DRESDEN, Germany (Reuters) - The finance chiefs from the Group of Seven countries agreed on Thursday they wanted to involve developing countries in all their tax projects, such as an initiative to clamp down on corporate tax evasion, a German G7 delegation official said.
Helping poor countries to build up their tax administration would increase their own tax revenues and so improve their economic prospects, the official said.
“That’s why there is a clear intention to involve the developing countries in all current tax projects as far ... as this is possible,” the official told reporters.
The official said the G7 wanted to stick to a planned end-2015 deadline for implementing an anti-tax avoidance action plan -- known as the anti-BEPS (Base Erosion, Profit Shifting) directive -- to tackle the way corporations shift profits from one country to another in order to reduce tax.
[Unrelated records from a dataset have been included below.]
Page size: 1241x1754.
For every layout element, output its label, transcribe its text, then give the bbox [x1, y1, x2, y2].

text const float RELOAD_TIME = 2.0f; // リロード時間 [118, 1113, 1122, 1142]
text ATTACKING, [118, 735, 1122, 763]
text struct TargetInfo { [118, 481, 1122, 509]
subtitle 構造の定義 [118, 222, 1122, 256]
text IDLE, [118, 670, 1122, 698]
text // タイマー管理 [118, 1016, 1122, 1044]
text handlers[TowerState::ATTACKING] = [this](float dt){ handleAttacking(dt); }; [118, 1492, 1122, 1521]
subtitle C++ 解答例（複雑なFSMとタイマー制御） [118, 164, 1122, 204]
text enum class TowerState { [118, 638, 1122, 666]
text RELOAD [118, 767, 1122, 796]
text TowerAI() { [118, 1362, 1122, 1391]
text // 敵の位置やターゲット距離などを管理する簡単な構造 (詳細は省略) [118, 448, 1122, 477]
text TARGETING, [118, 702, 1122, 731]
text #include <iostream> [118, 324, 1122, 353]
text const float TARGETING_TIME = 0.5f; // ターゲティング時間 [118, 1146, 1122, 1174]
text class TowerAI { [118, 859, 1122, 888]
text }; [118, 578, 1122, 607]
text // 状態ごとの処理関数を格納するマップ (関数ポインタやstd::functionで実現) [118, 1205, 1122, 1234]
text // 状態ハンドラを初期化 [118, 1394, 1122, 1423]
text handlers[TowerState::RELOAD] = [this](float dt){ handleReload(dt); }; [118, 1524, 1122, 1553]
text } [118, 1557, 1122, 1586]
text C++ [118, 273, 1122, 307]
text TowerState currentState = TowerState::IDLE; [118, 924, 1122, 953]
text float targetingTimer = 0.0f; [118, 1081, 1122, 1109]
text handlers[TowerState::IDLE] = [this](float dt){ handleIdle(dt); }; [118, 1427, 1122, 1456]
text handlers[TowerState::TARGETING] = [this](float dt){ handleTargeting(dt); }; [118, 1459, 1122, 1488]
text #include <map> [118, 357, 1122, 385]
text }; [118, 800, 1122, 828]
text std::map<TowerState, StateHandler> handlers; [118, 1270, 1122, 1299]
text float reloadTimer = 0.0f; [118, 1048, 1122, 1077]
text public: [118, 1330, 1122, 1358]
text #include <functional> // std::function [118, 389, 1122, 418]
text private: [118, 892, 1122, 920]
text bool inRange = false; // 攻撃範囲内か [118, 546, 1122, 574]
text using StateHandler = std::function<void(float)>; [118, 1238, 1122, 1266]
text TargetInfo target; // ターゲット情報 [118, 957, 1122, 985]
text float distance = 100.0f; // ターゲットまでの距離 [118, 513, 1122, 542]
More than 80 developing nations and countries which are not part of the Group of 20 leading economies or the Organisation for Economic Cooperation and Development (OECD) countries have been consulted since the BEPS project was started, according to the OECD.
The G7 also aims to establish joint monitoring groups of countries for the taxation of international companies and set up a system to resolve disputes over where a company should pay taxes, the official said, adding: “But that’s a long-term task.”
Combating tax avoidance and tax evasion is one of the key themes at the G7 meeting in Dresden.